好了,我们来使用FlinkKafkaConsumer08
类吧,初始化如下:
val properties = new Properties();
properties.setProperty("bootstrap.servers", "www.iteblog.com:9092");
// only required for Kafka 0.8
properties.setProperty("zookeeper.connect", "www.iteblog.com:2181");
properties.setProperty("group.id", "iteblog");
val stream = env.addSource(new FlinkKafkaConsumer08[String]("iteblog",
new SimpleStringSchema(), properties))
stream.print()
上面的例子中使用到SimpleStringSchema
来反系列化message,这个类是实现了DeserializationSchema
接口,并重写了T deserialize(byte[] message)
函数,DeserializationSchema
接口仅提供了反系列化data的接口,所以如果我们需要反系列化key,我们需要使用KeyedDeserializationSchema
的子类。KeyedDeserializationSchema
接口提供了T deserialize(byte[] messageKey, byte[] message, String topic, int partition, long offset)

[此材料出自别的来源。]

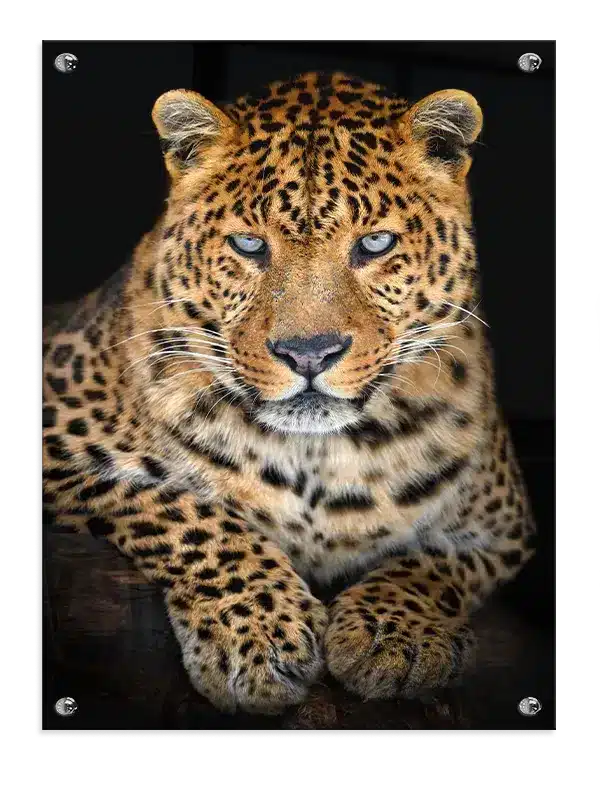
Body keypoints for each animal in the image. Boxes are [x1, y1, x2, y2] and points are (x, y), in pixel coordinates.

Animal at [42, 71, 537, 715]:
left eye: (375, 244)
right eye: (250, 246)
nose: (309, 353)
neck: (317, 458)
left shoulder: (504, 525)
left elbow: (436, 566)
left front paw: (395, 636)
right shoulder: (60, 449)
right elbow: (184, 511)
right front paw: (256, 636)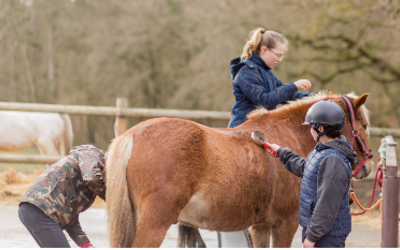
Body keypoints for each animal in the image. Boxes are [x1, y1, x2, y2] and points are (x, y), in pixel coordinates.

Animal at [105, 92, 372, 248]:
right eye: (365, 125)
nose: (368, 164)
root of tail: (131, 136)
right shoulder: (285, 223)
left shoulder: (261, 226)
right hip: (154, 223)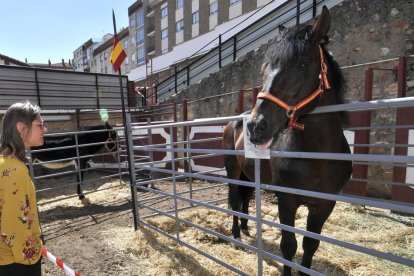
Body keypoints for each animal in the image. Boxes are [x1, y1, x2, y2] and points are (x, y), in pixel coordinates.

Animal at [223, 7, 352, 276]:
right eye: (265, 69)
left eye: (302, 65)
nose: (256, 126)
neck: (317, 158)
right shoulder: (286, 200)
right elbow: (289, 245)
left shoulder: (324, 205)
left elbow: (310, 245)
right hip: (233, 171)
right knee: (234, 199)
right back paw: (236, 234)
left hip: (248, 174)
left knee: (244, 198)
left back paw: (247, 227)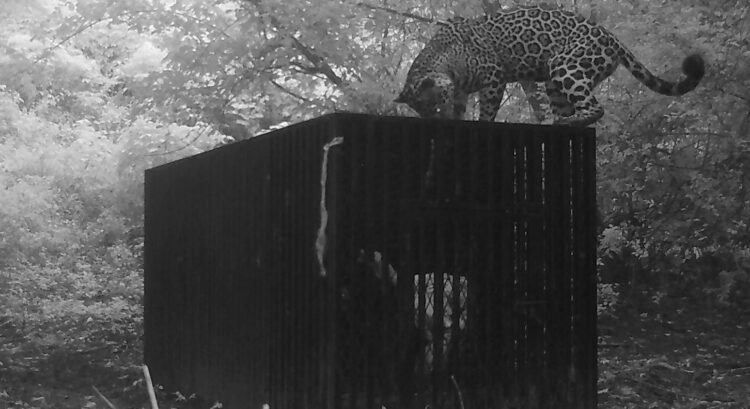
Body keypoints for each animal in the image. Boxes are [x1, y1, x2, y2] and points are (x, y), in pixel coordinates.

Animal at [395, 4, 705, 126]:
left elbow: (488, 110)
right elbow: (460, 109)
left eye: (435, 105)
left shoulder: (494, 76)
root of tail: (613, 38)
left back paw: (569, 121)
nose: (439, 119)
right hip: (553, 83)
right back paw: (559, 121)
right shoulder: (460, 92)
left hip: (564, 64)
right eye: (425, 113)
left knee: (595, 108)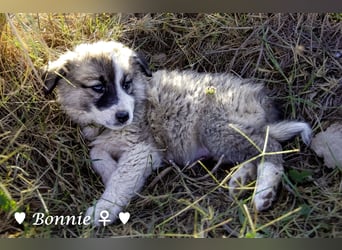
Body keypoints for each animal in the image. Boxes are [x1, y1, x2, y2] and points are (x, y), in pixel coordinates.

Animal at [42, 40, 310, 225]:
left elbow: (122, 178)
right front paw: (109, 172)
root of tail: (259, 98)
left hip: (214, 127)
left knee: (270, 146)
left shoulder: (144, 149)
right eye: (98, 87)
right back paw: (241, 178)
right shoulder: (106, 141)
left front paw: (103, 209)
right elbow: (97, 154)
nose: (123, 116)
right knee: (255, 150)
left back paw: (264, 192)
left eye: (126, 84)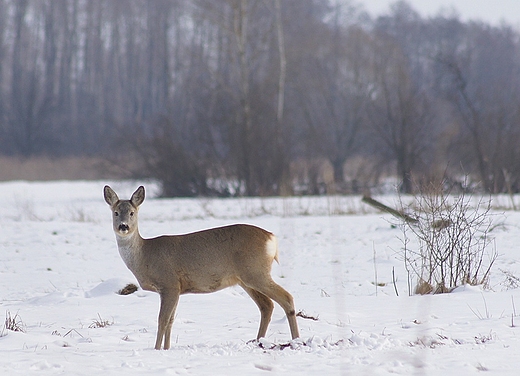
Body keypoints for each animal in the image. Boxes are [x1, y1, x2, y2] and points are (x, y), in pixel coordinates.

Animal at [103, 185, 298, 350]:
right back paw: (258, 341)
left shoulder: (169, 283)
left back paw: (296, 341)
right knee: (267, 305)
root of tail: (271, 238)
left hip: (255, 272)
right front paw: (166, 349)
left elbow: (162, 320)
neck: (145, 255)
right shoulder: (176, 289)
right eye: (116, 212)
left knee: (286, 298)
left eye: (132, 212)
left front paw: (156, 349)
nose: (123, 226)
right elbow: (171, 320)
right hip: (245, 279)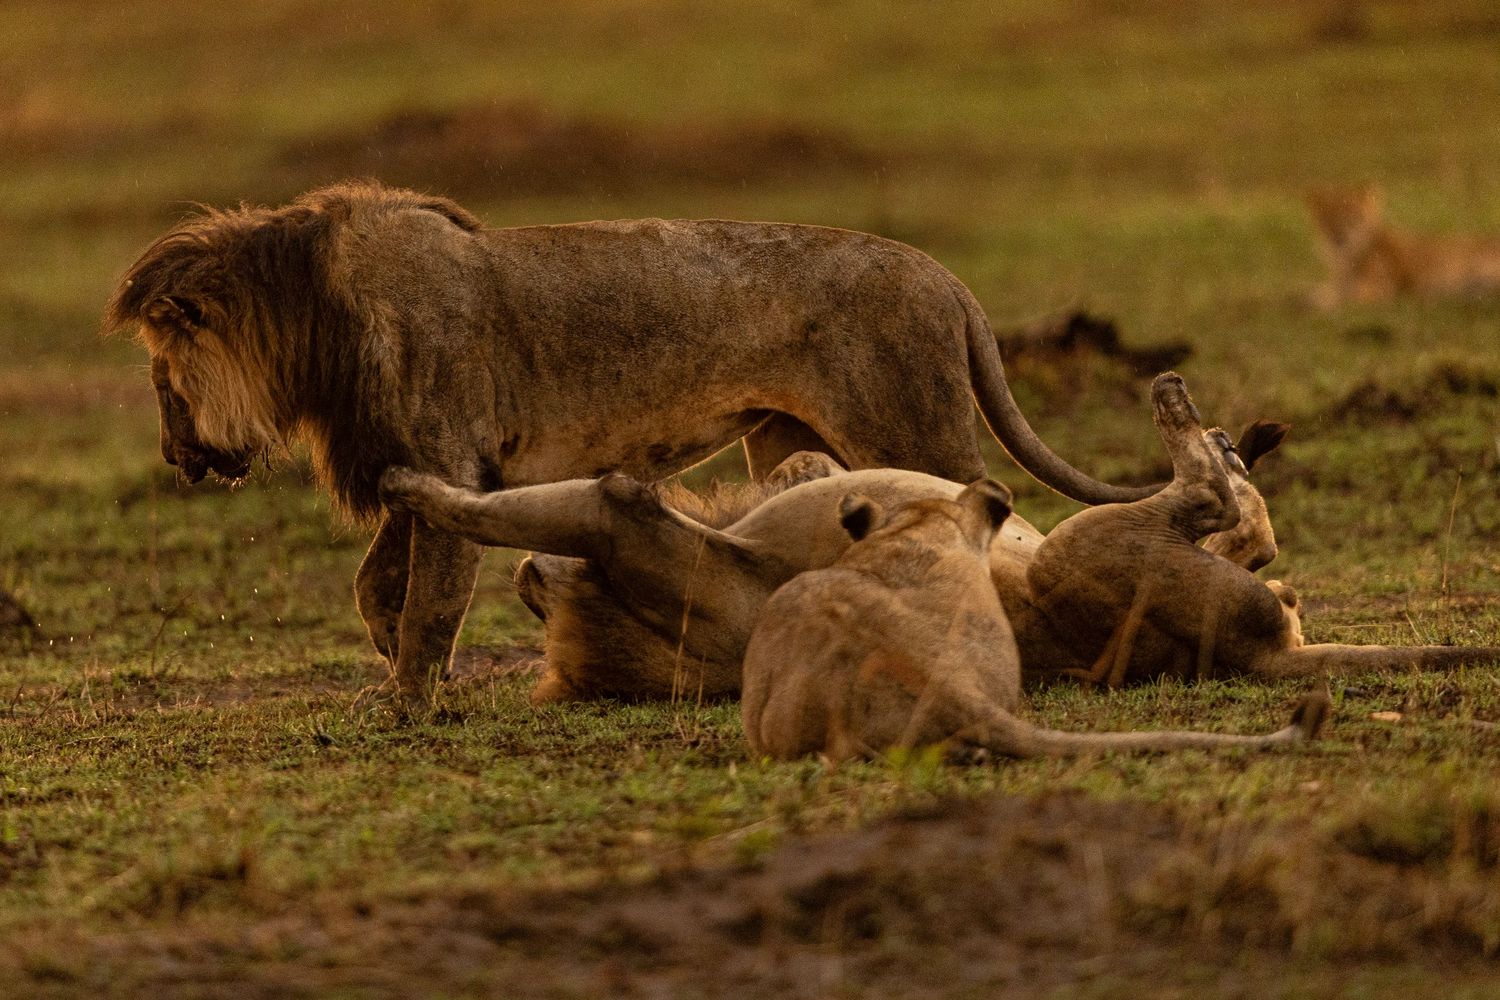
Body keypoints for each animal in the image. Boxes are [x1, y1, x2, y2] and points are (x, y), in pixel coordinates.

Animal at [104, 182, 1156, 698]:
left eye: (160, 375)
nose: (172, 457)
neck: (309, 326)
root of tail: (949, 280)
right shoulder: (412, 467)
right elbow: (379, 586)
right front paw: (391, 676)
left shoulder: (447, 460)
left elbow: (431, 601)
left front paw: (405, 703)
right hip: (787, 440)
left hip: (913, 421)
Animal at [1306, 183, 1500, 308]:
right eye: (1328, 217)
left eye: (1353, 215)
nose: (1337, 236)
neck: (1345, 260)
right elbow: (1320, 291)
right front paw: (1308, 299)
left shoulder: (1383, 288)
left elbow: (1351, 297)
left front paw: (1324, 304)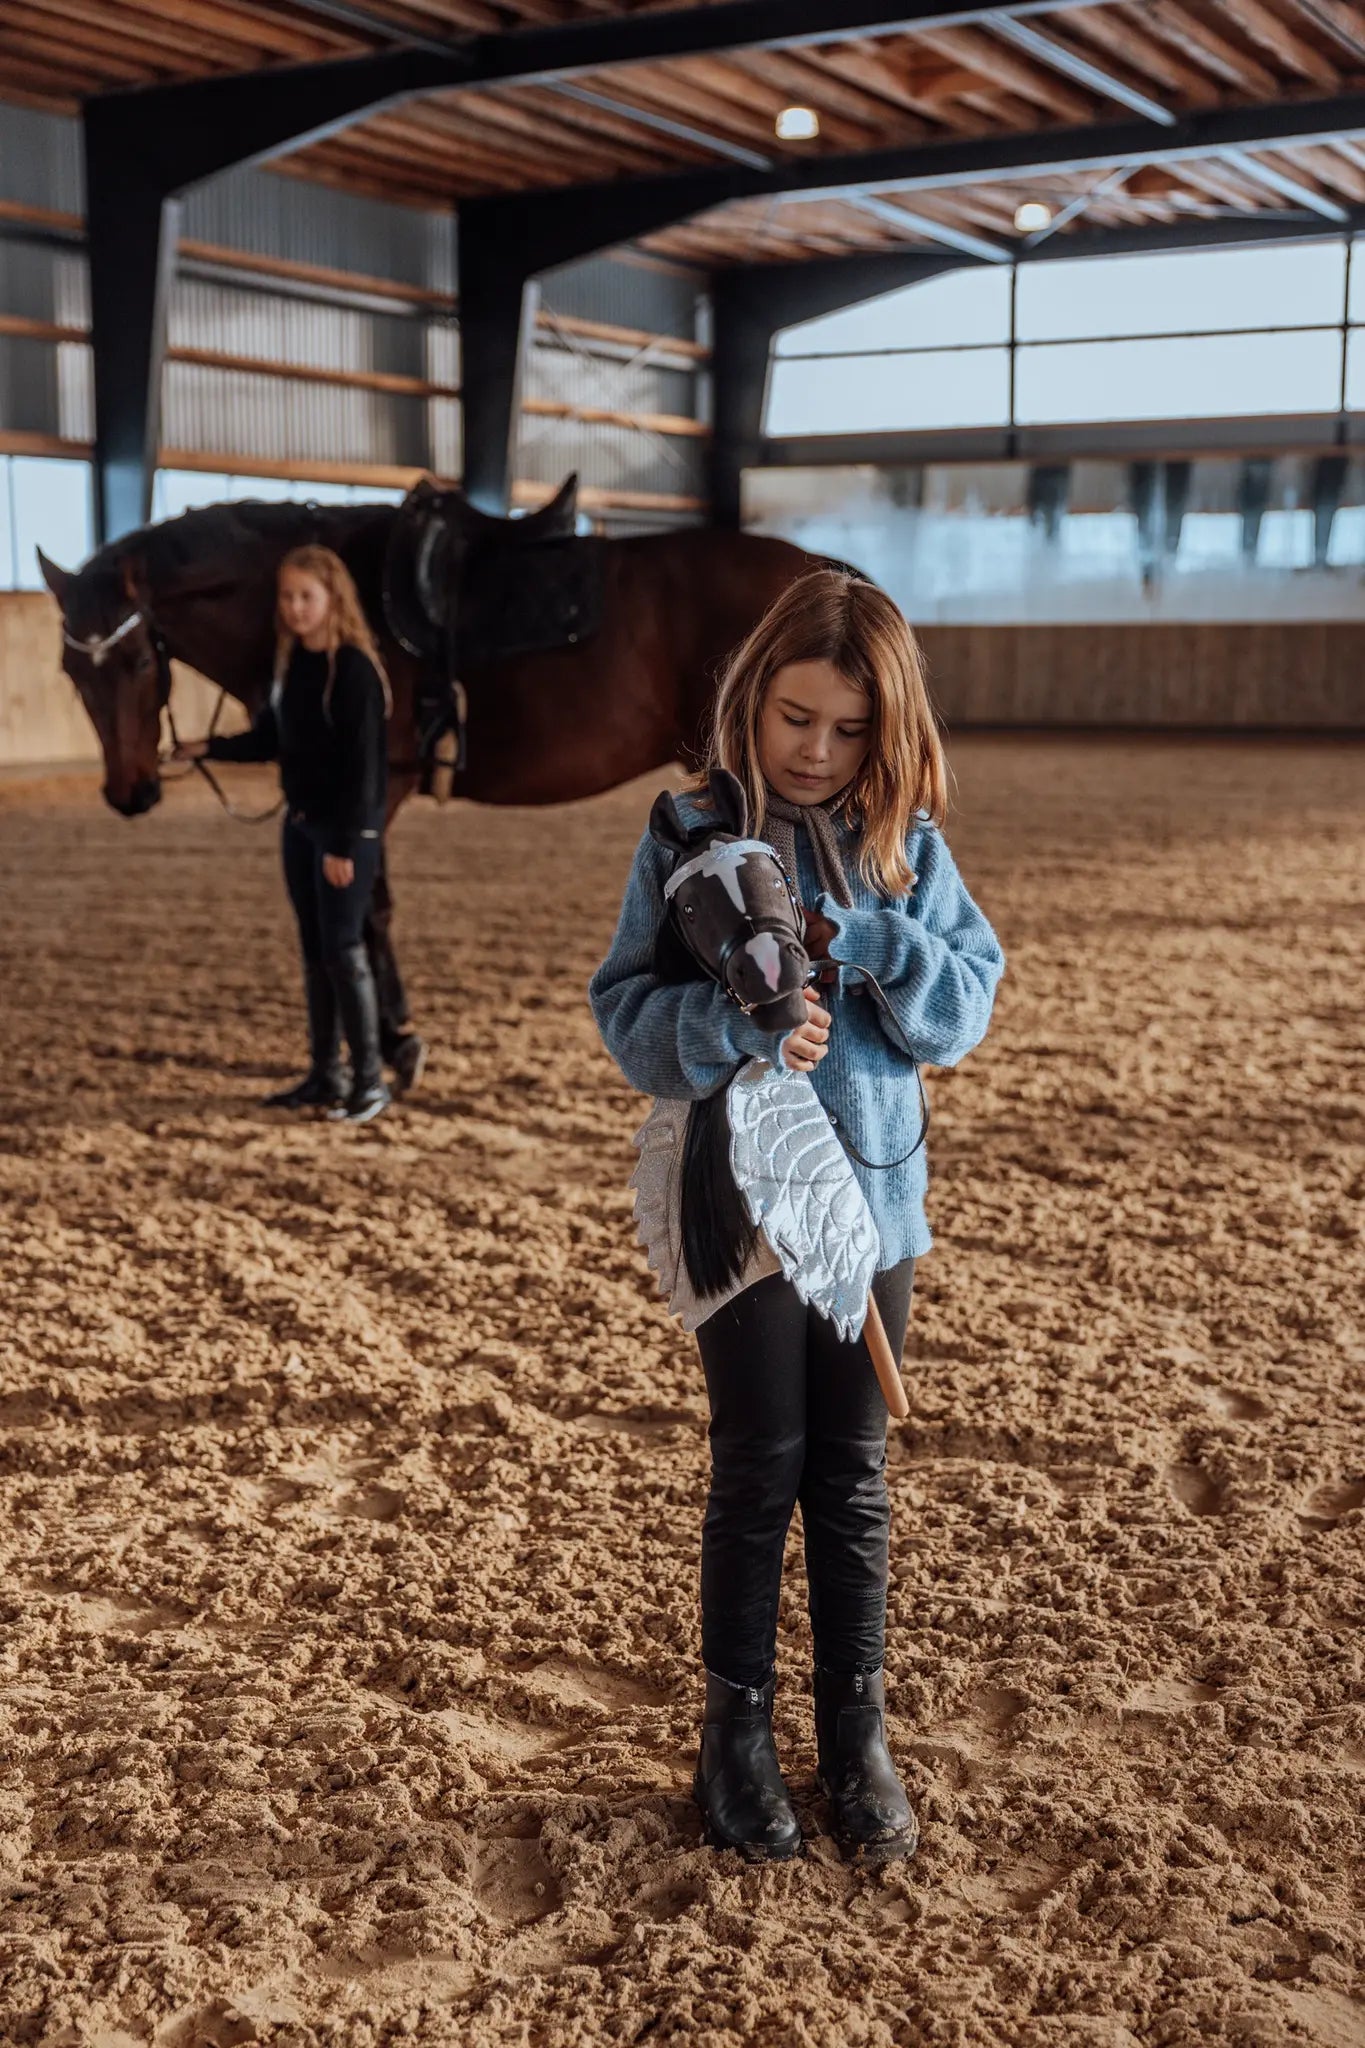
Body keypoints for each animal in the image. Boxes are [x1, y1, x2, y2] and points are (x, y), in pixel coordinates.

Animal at [37, 492, 821, 1068]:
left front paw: (399, 1044)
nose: (130, 792)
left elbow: (369, 910)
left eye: (139, 660)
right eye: (71, 671)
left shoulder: (378, 787)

方法,可以饭系列化kafka消息的data和key。
为了方便使用,Flink内部提供了一序列的schemas:TypeInformationSerializationSchema
和TypeInformationKeyValueSerializationSchema
,它可以根据Flink的TypeInformation
信息来推断出需要选择的schemas。
如果我们启用了Flink的Checkpint机制,那么Flink Kafka Consumer将会从指定的Topic中消费消息,然后定期地将Kafka offsets信息、状态信息以及其他的操作信息进行Checkpint。所以,如果Flink作业出故障了,Flink将会从最新的Checkpint中恢复,并且从上一次偏移量开始读取Kafka中消费消息。
我们需要在执行环境下启用Flink Checkpint机制,如下:
|
需要主要的是,Flink仅仅支持在拥有足够的处理slots情况下才能够从Checkpint恢复。Flink on YARN模式下支持动态地重启丢失的YARN containers。
如果我们没有启用Checkpint,那么Flink Kafka consumer将会定期地向Zookeeper commit偏移量。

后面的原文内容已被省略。